Exercise directions: The lines needed are those from the start of the records through the line holding "l’entreprise qui souhaite", each copied exactly.

*** Record extracts Section Begins ***

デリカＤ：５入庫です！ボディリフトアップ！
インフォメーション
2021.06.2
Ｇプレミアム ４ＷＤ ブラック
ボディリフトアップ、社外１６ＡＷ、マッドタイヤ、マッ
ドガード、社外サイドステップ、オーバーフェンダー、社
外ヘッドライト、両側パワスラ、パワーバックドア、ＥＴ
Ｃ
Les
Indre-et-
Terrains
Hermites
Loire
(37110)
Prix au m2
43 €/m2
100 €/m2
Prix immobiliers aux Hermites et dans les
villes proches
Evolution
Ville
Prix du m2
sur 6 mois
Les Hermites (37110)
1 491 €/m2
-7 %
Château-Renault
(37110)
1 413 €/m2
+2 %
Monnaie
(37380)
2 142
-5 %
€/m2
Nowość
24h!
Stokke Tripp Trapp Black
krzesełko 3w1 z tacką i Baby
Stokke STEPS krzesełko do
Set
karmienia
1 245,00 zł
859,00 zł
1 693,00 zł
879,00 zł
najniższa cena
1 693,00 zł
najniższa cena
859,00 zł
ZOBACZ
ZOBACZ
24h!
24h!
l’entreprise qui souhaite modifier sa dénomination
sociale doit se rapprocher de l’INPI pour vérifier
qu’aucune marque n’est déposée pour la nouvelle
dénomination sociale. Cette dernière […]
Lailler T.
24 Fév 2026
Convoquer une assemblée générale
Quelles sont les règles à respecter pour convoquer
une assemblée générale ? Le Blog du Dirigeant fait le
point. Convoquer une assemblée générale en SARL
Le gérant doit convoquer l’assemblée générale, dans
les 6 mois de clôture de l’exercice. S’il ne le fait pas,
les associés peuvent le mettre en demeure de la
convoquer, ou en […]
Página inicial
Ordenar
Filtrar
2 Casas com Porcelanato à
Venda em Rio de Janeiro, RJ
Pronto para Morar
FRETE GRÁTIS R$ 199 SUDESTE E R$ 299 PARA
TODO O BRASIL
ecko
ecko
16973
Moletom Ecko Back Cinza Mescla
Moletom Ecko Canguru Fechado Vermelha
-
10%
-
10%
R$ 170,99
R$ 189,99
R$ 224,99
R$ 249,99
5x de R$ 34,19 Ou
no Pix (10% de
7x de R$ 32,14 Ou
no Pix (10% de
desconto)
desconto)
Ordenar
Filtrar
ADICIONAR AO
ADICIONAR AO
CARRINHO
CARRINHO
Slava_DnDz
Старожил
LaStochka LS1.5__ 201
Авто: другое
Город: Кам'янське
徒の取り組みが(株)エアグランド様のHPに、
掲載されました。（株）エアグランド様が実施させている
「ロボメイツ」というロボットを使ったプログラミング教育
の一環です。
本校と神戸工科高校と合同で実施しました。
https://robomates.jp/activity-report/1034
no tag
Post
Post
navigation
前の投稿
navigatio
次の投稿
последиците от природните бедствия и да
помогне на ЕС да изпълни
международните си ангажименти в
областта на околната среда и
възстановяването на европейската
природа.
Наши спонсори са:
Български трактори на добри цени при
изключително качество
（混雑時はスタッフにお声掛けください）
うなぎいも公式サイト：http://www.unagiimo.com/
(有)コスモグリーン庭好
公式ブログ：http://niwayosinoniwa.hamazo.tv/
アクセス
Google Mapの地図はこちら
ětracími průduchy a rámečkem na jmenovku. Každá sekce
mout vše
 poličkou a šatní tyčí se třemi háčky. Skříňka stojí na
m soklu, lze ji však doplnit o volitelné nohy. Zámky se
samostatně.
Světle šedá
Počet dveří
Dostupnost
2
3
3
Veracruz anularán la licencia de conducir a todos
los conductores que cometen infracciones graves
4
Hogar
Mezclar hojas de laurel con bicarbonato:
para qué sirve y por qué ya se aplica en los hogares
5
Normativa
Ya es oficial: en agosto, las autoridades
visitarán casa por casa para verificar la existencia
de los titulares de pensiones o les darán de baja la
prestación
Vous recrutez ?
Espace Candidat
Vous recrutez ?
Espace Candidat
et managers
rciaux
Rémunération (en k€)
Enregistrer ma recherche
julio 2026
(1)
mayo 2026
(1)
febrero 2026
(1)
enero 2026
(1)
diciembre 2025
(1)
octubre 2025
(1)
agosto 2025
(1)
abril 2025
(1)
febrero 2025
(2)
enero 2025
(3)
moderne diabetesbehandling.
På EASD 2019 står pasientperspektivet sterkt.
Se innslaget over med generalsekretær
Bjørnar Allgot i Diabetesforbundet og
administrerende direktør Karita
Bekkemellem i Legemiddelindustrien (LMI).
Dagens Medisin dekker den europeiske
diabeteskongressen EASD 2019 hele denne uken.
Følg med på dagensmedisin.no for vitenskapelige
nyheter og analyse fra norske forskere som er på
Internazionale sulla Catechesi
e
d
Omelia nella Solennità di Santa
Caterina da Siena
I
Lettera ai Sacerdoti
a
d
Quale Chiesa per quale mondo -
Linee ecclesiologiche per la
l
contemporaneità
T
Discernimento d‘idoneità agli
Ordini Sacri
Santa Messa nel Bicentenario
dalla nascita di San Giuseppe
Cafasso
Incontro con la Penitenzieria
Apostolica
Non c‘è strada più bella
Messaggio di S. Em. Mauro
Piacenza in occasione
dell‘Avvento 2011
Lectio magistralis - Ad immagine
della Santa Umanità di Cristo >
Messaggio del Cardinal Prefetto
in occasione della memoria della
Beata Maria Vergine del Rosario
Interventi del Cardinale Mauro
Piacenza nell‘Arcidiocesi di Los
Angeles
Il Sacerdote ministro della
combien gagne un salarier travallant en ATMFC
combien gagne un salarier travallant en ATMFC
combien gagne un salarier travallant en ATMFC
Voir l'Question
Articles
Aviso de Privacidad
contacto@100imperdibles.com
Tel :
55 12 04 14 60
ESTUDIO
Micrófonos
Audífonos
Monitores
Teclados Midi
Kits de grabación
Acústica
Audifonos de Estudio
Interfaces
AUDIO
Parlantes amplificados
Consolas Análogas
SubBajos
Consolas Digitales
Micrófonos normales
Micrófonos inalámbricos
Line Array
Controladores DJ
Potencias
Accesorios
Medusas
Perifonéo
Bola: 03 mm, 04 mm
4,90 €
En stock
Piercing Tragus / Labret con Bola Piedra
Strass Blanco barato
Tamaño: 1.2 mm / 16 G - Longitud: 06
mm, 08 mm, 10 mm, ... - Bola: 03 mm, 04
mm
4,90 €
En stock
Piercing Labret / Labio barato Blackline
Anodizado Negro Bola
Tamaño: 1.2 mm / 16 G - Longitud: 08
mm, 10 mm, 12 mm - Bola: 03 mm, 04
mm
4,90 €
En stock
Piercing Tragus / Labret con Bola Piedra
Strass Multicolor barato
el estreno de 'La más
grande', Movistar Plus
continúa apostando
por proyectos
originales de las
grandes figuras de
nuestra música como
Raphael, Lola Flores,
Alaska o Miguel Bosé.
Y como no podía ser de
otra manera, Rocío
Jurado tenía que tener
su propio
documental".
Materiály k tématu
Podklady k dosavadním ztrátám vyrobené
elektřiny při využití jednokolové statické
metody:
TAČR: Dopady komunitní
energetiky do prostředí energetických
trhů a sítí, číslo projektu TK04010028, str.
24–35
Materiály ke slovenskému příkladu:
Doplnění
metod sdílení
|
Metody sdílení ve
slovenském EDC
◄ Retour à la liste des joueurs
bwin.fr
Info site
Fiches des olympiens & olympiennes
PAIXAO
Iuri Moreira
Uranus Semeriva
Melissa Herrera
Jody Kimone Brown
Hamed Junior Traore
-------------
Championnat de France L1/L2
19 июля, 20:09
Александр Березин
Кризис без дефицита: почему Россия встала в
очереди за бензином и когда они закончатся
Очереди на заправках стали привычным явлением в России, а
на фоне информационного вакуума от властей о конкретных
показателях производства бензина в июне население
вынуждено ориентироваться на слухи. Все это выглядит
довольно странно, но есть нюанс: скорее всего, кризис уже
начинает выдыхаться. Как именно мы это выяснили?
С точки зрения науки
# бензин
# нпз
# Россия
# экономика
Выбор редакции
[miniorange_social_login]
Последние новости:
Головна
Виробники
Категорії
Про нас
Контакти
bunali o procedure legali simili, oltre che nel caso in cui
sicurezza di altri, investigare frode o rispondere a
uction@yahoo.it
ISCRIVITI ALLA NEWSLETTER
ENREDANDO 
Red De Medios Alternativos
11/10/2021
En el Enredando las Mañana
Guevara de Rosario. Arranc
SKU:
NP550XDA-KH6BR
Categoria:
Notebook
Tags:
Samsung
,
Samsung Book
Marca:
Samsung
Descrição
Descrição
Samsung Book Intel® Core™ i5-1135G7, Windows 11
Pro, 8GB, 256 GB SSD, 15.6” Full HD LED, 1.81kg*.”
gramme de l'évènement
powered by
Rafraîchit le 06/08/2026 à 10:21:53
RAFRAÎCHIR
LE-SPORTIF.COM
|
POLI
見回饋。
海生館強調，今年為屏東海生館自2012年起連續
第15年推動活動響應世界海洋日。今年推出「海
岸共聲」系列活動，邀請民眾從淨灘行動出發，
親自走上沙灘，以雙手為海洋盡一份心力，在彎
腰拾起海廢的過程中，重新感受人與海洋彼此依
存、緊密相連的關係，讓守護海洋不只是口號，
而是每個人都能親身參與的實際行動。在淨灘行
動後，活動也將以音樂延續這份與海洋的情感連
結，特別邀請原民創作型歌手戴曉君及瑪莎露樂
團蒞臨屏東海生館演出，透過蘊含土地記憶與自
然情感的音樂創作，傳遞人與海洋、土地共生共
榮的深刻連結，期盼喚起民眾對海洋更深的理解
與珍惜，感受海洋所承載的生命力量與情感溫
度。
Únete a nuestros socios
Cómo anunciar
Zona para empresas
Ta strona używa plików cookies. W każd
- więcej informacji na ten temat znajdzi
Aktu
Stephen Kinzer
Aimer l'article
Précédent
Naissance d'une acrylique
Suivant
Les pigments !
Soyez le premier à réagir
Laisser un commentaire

*** Record extracts Section Ends ***

Exercise result:
デリカＤ：５入庫です！ボディリフトアップ！
インフォメーション
2021.06.2
Ｇプレミアム ４ＷＤ ブラック
ボディリフトアップ、社外１６ＡＷ、マッドタイヤ、マッ
ドガード、社外サイドステップ、オーバーフェンダー、社
外ヘッドライト、両側パワスラ、パワーバックドア、ＥＴ
Ｃ
Les
Indre-et-
Terrains
Hermites
Loire
(37110)
Prix au m2
43 €/m2
100 €/m2
Prix immobiliers aux Hermites et dans les
villes proches
Evolution
Ville
Prix du m2
sur 6 mois
Les Hermites (37110)
1 491 €/m2
-7 %
Château-Renault
(37110)
1 413 €/m2
+2 %
Monnaie
(37380)
2 142
-5 %
€/m2
Nowość
24h!
Stokke Tripp Trapp Black
krzesełko 3w1 z tacką i Baby
Stokke STEPS krzesełko do
Set
karmienia
1 245,00 zł
859,00 zł
1 693,00 zł
879,00 zł
najniższa cena
1 693,00 zł
najniższa cena
859,00 zł
ZOBACZ
ZOBACZ
24h!
24h!
l’entreprise qui souhaite modifier sa dénomination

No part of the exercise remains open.